** START Extracted text **

There is no such thing as a British accent. There are
many British accents just as there are many American accents.
Much British humor bewilders Americans because it is based on a
regional accent with stereotypical characteristics. British Northerners,
for instance, are known for their humor. Just as a Brooklyn accent
strikes an American funny bone, a Northerner can sound funny without
even trying.
Accents also reflect class divisions. Classes are determined not
by income but by education and jobs. Middle-class accents are "posh"
with tall, pear-shaped vowels. Middle-class people are university-trained
and think in linear, conceptual logic. Working-class people are
the blue-collar workers of England. They may earn the same income
or greater than the middle class, but they work with their hands
and prefer stories to abstract concepts. Traditionally, the working
classes have been ignored by the Church, and vice versa. However,
in England 's history, revival broke out whenever the gospel connected
with the working class. In 1739, when John Wesley united with George
Whitfield to preach to coal miners in the open fields near Bristol,
revival swept the country.
Words, accents, and attitudes towards words reflect something deeper-history,
backgrounds, value systems. Americans delight in cross-pollinating
words to form new hybrids. This often gets up the nose of
(irritates) the Englishman who will search for precisely the right
word to properly express his thought. Disagreements can occur over
words so close in meaning that Americans may not perceive any difference.
The best way to cope with cultural differences is to appreciate
the value system they reflect. Hairsplitting over words was frustrating
to me until I realized that the British sincerely desired to be
precisely understood, not to be superior or pedantic. This came
into focus when English friends visited us in America and began
to discuss church issues with my parents. Strangely, they were using
the same words and agreeing, but neither group understood what the
other was saying within their cultural contexts. I had to call "time
out," and "translate" the words for each one.
Layer Two: Lifestyle
The new missionary to England will soon discover the difference
in lifestyle. In recent years, that lifestyle is becoming more Americanized,
but not everyone is happy about it. When we first came here, there
was no Wal-Mart. Supermarkets were viewed with suspicion. Most refrigerators
were miniscule and slotted in under the kitchen counter. People
were used to shopping daily rather than weekly at the small shops
which lined the High Street (or Main Street ). Many still yearn
for the small shops-the butcher who knows their name, the green
grocer whose produce is locally grown, not imported green from Spain.
In their thinking, bigger is not better.
Lifestyles tend to be more frugal. Cars are smaller. Appliances
are tinier. Houses are diminutive, crammed together in close neighborhoods.
To Americans who value "progress" and "success" (which to us means
growth and prosperity), this can be frustrating. We value convenience
and size. To us, "thinking small" equals "small thinking." To many
Englishmen, quantity means loss of quality, and quality means everything.
They are wary of luxury or excess. For years, they resisted cable
TV with its hundreds of channels because they feared the loss of
quality in their four land-based channels.

** END Extracted text **

List every geographic place named in the passage about British accents and lifestyle.

** START Listed entries **

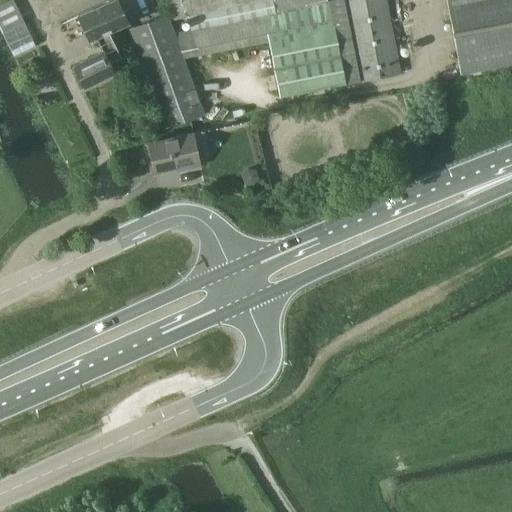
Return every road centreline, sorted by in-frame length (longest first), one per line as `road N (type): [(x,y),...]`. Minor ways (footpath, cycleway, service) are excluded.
road 1 (tertiary): [(0,496),(248,383),(265,352),(247,304)]
road 2 (secondary): [(511,152),(231,269)]
road 3 (secondary): [(247,304),(511,186)]
road 4 (tertiary): [(231,269),(217,237),(196,218),(170,217),(0,294)]
road 5 (secondary): [(0,413),(247,304)]
road 6 (secondary): [(231,269),(0,373)]
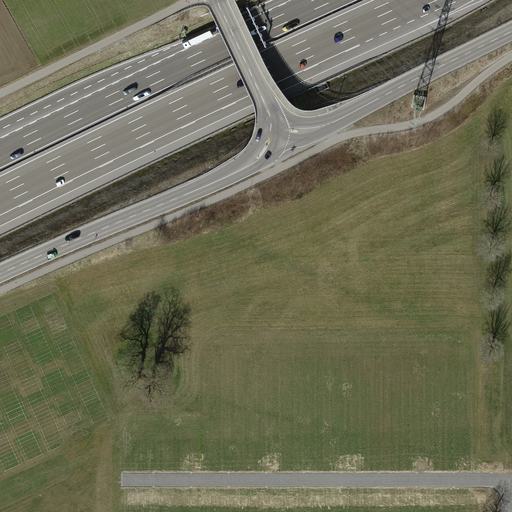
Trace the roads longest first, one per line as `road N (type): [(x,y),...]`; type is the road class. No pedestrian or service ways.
road 1 (track): [(511,56),(425,119),(335,139),(0,291)]
road 2 (motorway): [(0,195),(416,0)]
road 3 (motorway): [(325,0),(0,153)]
road 4 (tertiary): [(0,273),(234,173),(261,154),(270,128)]
road 5 (tertiary): [(270,128),(328,124),(511,31)]
road 6 (track): [(0,94),(191,0)]
road 7 (tertiary): [(216,0),(270,128)]
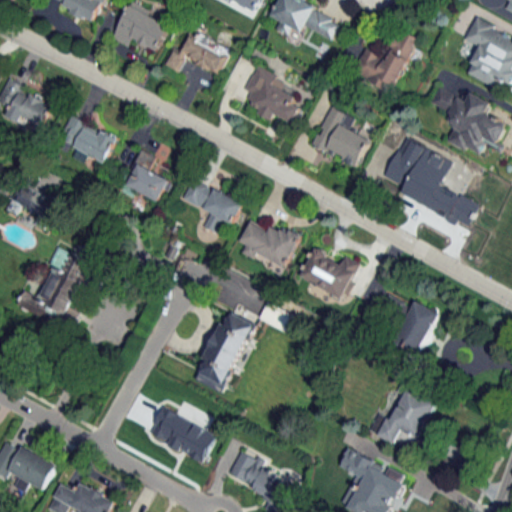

** END Listed entries **

Correct result:
Brooklyn, England, Bristol, America, Spain